- [WHAT THE TASK REQUIRES]:
Go through the material and return every line that contains the string "ideas".

- [EXTRACTED DATA]:
------------
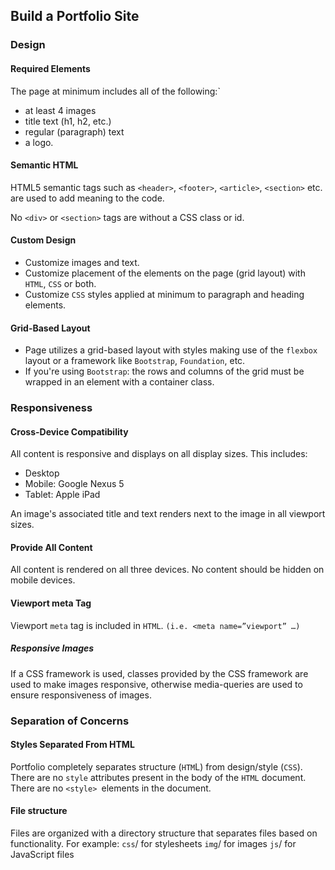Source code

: ## Build a Portfolio Site

### **Design**

#### Required Elements
The page at minimum includes all of the following:`
- at least 4 images
- title text (h1, h2, etc.)
- regular (paragraph) text
- a logo.

#### Semantic HTML
HTML5 semantic tags such as `<header>`, `<footer>`, `<article>`, `<section>` etc. are used to add meaning to the code.

No `<div>` or `<section>` tags are without a CSS class or id.

#### Custom Design
- Customize images and text.
- Customize placement of the elements on the page (grid layout) with `HTML`, `CSS` or both.
- Customize `CSS` styles applied at minimum to paragraph and heading elements.

#### Grid-Based Layout
- Page utilizes a grid-based layout with styles making use of the `flexbox` layout or a framework like `Bootstrap`, `Foundation`, etc.
- If you're using `Bootstrap`: the rows and columns of the grid must be wrapped in an element with a container class.

### Responsiveness

#### Cross-Device Compatibility
All content is responsive and displays on all display sizes. This includes:

- Desktop
- Mobile: Google Nexus 5
- Tablet: Apple iPad

An image's associated title and text renders next to the image in all viewport sizes.

#### Provide All Content
All content is rendered on all three devices. No content should be hidden on mobile devices.

#### Viewport meta Tag
Viewport `meta` tag is included in `HTML`. `(i.e. <meta name=”viewport” …)`

##### Responsive Images
If a CSS framework is used, classes provided by the CSS framework are used to make images responsive, otherwise media-queries are used to ensure responsiveness of images.

### Separation of Concerns

#### Styles Separated From HTML
Portfolio completely separates structure (`HTM`L) from design/style (`CSS`). There are no `style` attributes present in the body of the `HTML` document. There are no `<style> `elements in the document.

#### File structure
Files are organized with a directory structure that separates files based on functionality. For example:
`css`/ for stylesheets
`img`/ for images
`js`/ for JavaScript files


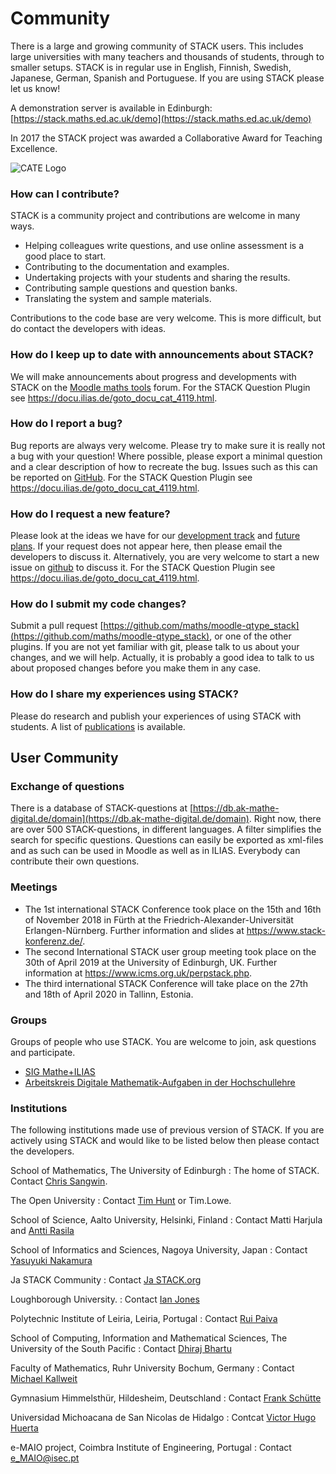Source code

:# Community

There is a large and growing community of STACK users.  This includes large universities with many teachers and thousands of students, through to smaller setups.  STACK is in regular use in English, Finnish, Swedish, Japanese, German, Spanish and Portuguese.  If you are using STACK please let us know!

A demonstration server is available in Edinburgh:  [https://stack.maths.ed.ac.uk/demo](https://stack.maths.ed.ac.uk/demo)

In 2017 the STACK project was awarded a Collaborative Award for Teaching Excellence.

![CATE Logo](%CONTENT/CATE.jpg)


### How can I contribute?

STACK is a community project and contributions are welcome in many ways.

* Helping colleagues write questions, and use online assessment is a good place to start.
* Contributing to the documentation and examples.
* Undertaking projects with your students and sharing the results.
* Contributing sample questions and question banks.
* Translating the system and sample materials.

Contributions to the code base are very welcome.  This is more difficult, but do contact the developers with ideas.

### How do I keep up to date with announcements about STACK?

We will make announcements about progress and developments with STACK on the [Moodle maths tools](http://moodle.org/mod/forum/view.php?id=752) forum.
For the STACK Question Plugin see https://docu.ilias.de/goto_docu_cat_4119.html.

### How do I report a bug?

Bug reports are always very welcome.  Please try to make sure it is really not a bug with your question!  Where possible, please export a minimal question and a clear description of how to recreate the bug.  Issues such as this can be reported on [GitHub](http://github.com/maths/moodle-qtype_stack/issues).
For the STACK Question Plugin see https://docu.ilias.de/goto_docu_cat_4119.html.

### How do I request a new feature?

Please look at the ideas we have for our [development track](../Developer/Development_track.md) and [future plans](../Developer/Future_plans.md).  If your request does not appear here, then please email the developers to discuss it.  Alternatively, you are very welcome to start a new issue on [github](http://github.com/maths/moodle-qtype_stack/issues) to discuss it.
For the STACK Question Plugin see https://docu.ilias.de/goto_docu_cat_4119.html.

### How do I submit my code changes?

Submit a pull request [https://github.com/maths/moodle-qtype_stack](https://github.com/maths/moodle-qtype_stack), or one of the other plugins. If you are not yet familiar with git, please talk to us about your changes, and we will help. Actually, it is probably a good idea to talk to us about proposed changes before you make them in any case.

### How do I share my experiences using STACK?

Please do research and publish your experiences of using STACK with students.  A list of [publications](Publications.md) is available.

## User Community

### Exchange of questions
There is a database of STACK-questions at [https://db.ak-mathe-digital.de/domain](https://db.ak-mathe-digital.de/domain). Right now, there are over 500 STACK-questions, in different languages. A filter simplifies the search for specific questions. Questions can easily be exported as xml-files and as such can be used in Moodle as well as in ILIAS. Everybody can contribute their own questions.

### Meetings
* The 1st international STACK Conference took place on the 15th and 16th of November 2018 in Fürth at the Friedrich-Alexander-Universität Erlangen-Nürnberg. Further information and slides at https://www.stack-konferenz.de/.
* The second International STACK user group meeting took place on the 30th of April 2019 at the University of Edinburgh, UK. Further information at https://www.icms.org.uk/perpstack.php.
* The third international STACK Conference will take place on the 27th and 18th of April 2020 in Tallinn, Estonia.

### Groups
Groups of people who use STACK. You are welcome to join, ask questions and participate.
* [SIG Mathe+ILIAS](https://docu.ilias.de/goto.php?target=grp_5183)
* [Arbeitskreis Digitale Mathematik-Aufgaben in der Hochschullehre](http://www.ak-mathe-digital.de)

### Institutions

The following institutions made use of previous version of STACK.  If you are actively using STACK and would like to be listed below then please contact the developers.

School of Mathematics, The University of Edinburgh
: The home of STACK. Contact [Chris Sangwin](mailto:c.j.sangwin@ed.ac.uk).

The Open University
: Contact [Tim Hunt](mailto:t.j.hunt@open.ac.uk) or Tim.Lowe.

School of Science, Aalto University, Helsinki, Finland
: Contact Matti Harjula and [Antti Rasila](http://math.tkk.fi/en/research/matta/)

School of Informatics and Sciences, Nagoya University, Japan
: Contact [Yasuyuki Nakamura](mailto:nakamura@nagoya-u.jp)

Ja STACK Community
: Contact [Ja STACK.org](http://ja-stack.org/)

Loughborough University.
: Contact [Ian Jones](mailto:I.Jones@lboro.ac.uk)

Polytechnic Institute of Leiria, Leiria, Portugal
: Contact [Rui Paiva](mailto:rui.paiva@estg.ipleiria.pt)

School of Computing, Information and Mathematical Sciences, The University of the South Pacific
: Contact [Dhiraj Bhartu](mailto:dhiraj.bhartu@usp.ac.fj)

Faculty of Mathematics, Ruhr University Bochum, Germany : Contact [Michael Kallweit](mailto:michael.kallweit@rub.de)

Gymnasium Himmelsthür, Hildesheim, Deutschland
: Contact [Frank Schütte](mailto:fschuett@gymnasium-himmelsthuer.de)

Universidad Michoacana de San Nicolas de Hidalgo
: Contcat [Victor Hugo Huerta](mailto:v2hugo@gmail.com)

e-MAIO project, Coimbra Institute of Engineering, Portugal
: Contact [e_MAIO@isec.pt](mailto:e_MAIO@isec.pt)
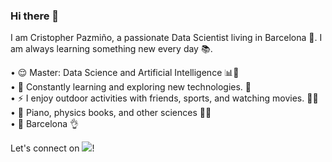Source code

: ### Hi there 👋

I am Cristopher Pazmiño, a passionate Data Scientist living in Barcelona 🌆. I am always learning something new every day 📚.

• 😌 Master: Data Science and Artificial Intelligence 📊🔬  
• 🌱 Constantly learning and exploring new technologies. 🤖  
• ⚡ I enjoy outdoor activities with friends, sports, and watching movies. 🌄🏃  
• 🎹 Piano, physics books, and other sciences 🌌🔭  
• 📍 Barcelona 👌

Let's connect on [<img src="https://img.icons8.com/color/48/000000/linkedin.png"/>](https://www.linkedin.com/in/cristopherpazmi%C3%B1o/)!
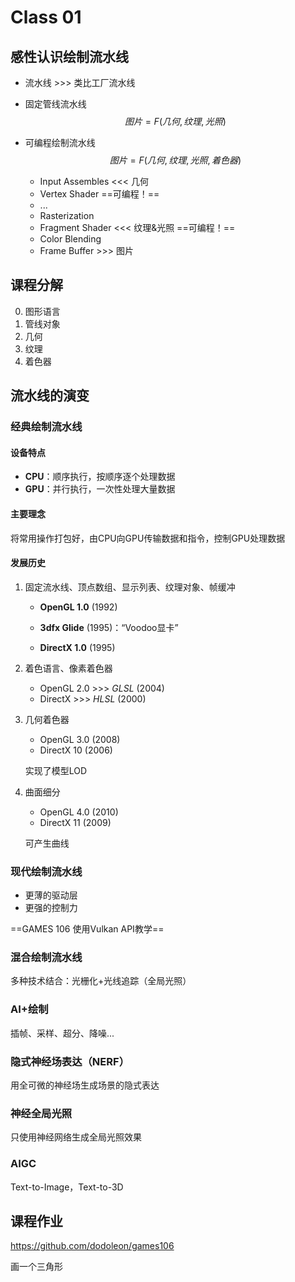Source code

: # Class 01

## 感性认识绘制流水线

- 流水线 >>> 类比工厂流水线

- 固定管线流水线
  $$
  图片=F(几何,纹理,光照)
  $$

- 可编程绘制流水线
  $$
  图片=F(几何,纹理,光照,着色器)
  $$
  - Input Assembles <<< 几何
  - Vertex Shader    ==可编程！==
  - ...
  - Rasterization
  - Fragment Shader <<< 纹理&光照    ==可编程！==
  - Color Blending
  - Frame Buffer >>> 图片

## 课程分解

0. 图形语言
1. 管线对象
2. 几何
3. 纹理
4. 着色器

## 流水线的演变

### 经典绘制流水线

#### 设备特点

- **CPU**：顺序执行，按顺序逐个处理数据
- **GPU**：并行执行，一次性处理大量数据

#### 主要理念

将常用操作打包好，由CPU向GPU传输数据和指令，控制GPU处理数据

#### 发展历史

1. 固定流水线、顶点数组、显示列表、纹理对象、帧缓冲

   - **OpenGL 1.0** (1992)

   - **3dfx Glide** (1995)：“Voodoo显卡”
   - **DirectX 1.0** (1995)

2. 着色语言、像素着色器
   - OpenGL 2.0 >>> *GLSL* (2004)
   - DirectX >>> *HLSL* (2000)

3. 几何着色器

   - OpenGL 3.0 (2008)
   - DirectX 10 (2006)

   实现了模型LOD

4. 曲面细分

   - OpenGL 4.0 (2010)
   - DirectX 11 (2009)

   可产生曲线

### 现代绘制流水线

- 更薄的驱动层
- 更强的控制力

==GAMES 106 使用Vulkan API教学==

### 混合绘制流水线

多种技术结合：光栅化+光线追踪（全局光照）

### AI+绘制

插帧、采样、超分、降噪...

### 隐式神经场表达（NERF）

用全可微的神经场生成场景的隐式表达

### 神经全局光照

只使用神经网络生成全局光照效果

### AIGC

Text-to-Image，Text-to-3D

## 课程作业

https://github.com/dodoleon/games106

画一个三角形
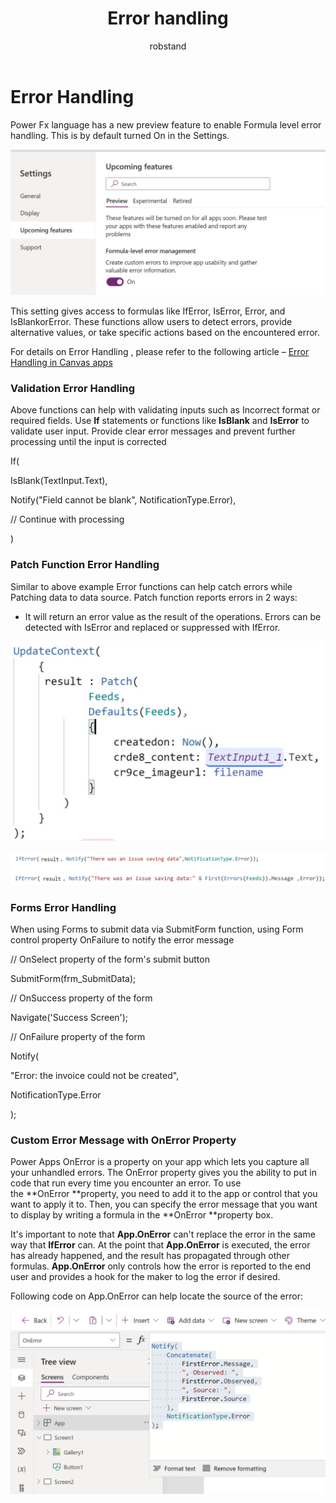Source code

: ﻿---
title: Error handling
description: Error handling
ms.date: 04-15-2024
ms.topic: conceptual
ms.service: powerapps
author: robstand
ms.author: rstand
manager: 
---

# Error Handling

Power Fx language has a new preview feature to enable Formula level error handling. This is by default turned On in the Settings.

![A screenshot of a computer Description automatically generated](media/image27.png)

This setting gives access to formulas like IfError, IsError, Error, and IsBlankorError. These functions allow users to detect errors, provide alternative values, or take specific actions based on the encountered error.

For details on Error Handling , please refer to the following article – [Error Handling in Canvas apps](https://learn.microsoft.com/en-us/power-platform/power-fx/error-handling)

### Validation Error Handling

Above functions can help with validating inputs such as Incorrect format or required fields. Use **If** statements or functions like **IsBlank** and **IsError** to validate user input. Provide clear error messages and prevent further processing until the input is corrected

If(

IsBlank(TextInput.Text),

Notify("Field cannot be blank", NotificationType.Error),

// Continue with processing

)

### Patch Function Error Handling

Similar to above example Error functions can help catch errors while Patching data to data source. Patch function reports errors in 2 ways:

-   It will return an error value as the result of the operations. Errors can be detected with IsError and replaced or suppressed with IfError.

![A screen shot of a computer program Description automatically generated](media/image28.png)

![](media/image29.png)

### Forms Error Handling

When using Forms to submit data via SubmitForm function, using Form control property OnFailure to notify the error message

// OnSelect property of the form's submit button

SubmitForm(frm\_SubmitData);

// OnSuccess property of the form

Navigate('Success Screen');

// OnFailure property of the form

Notify(

"Error: the invoice could not be created",

NotificationType.Error

);

### Custom Error Message with OnError Property

Power Apps OnError is a property on your app which lets you capture all your unhandled errors. The OnError property gives you the ability to put in code that run every time you encounter an error. To use the **OnError **property, you need to add it to the app or control that you want to apply it to. Then, you can specify the error message that you want to display by writing a formula in the **OnError **property box.

It's important to note that **App.OnError** can't replace the error in the same way that **IfError** can. At the point that **App.OnError** is executed, the error has already happened, and the result has propagated through other formulas. **App.OnError** only controls how the error is reported to the end user and provides a hook for the maker to log the error if desired.

Following code on App.OnError can help locate the source of the error:

![A screenshot of a computer Description automatically generated](media/image30.png)


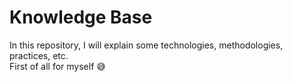 # Knowledge Base

In this repository, I will explain some technologies, methodologies, practices, etc.  
First of all for myself 😅
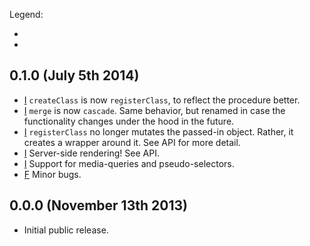 Legend:
  - [I]: improvement
  - [F]: fix

## 0.1.0 (July 5th 2014)
- [I] `createClass` is now `registerClass`, to reflect the procedure better.
- [I] `merge` is now `cascade`. Same behavior, but renamed in case the functionality changes under the hood in the future.
- [I] `registerClass` no longer mutates the passed-in object. Rather, it creates a wrapper around it. See API for more detail.
- [I] Server-side rendering! See API.
- [I] Support for media-queries and pseudo-selectors.
- [F] Minor bugs.

## 0.0.0 (November 13th 2013)
- Initial public release.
------------
- [EXERCISE ANSWER]:
Contributions to the code base are very welcome.  This is more difficult, but do contact the developers with ideas.
Please look at the ideas we have for our [development track](../Developer/Development_track.md) and [future plans](../Developer/Future_plans.md).  If your request does not appear here, then please email the developers to discuss it.  Alternatively, you are very welcome to start a new issue on [github](http://github.com/maths/moodle-qtype_stack/issues) to discuss it.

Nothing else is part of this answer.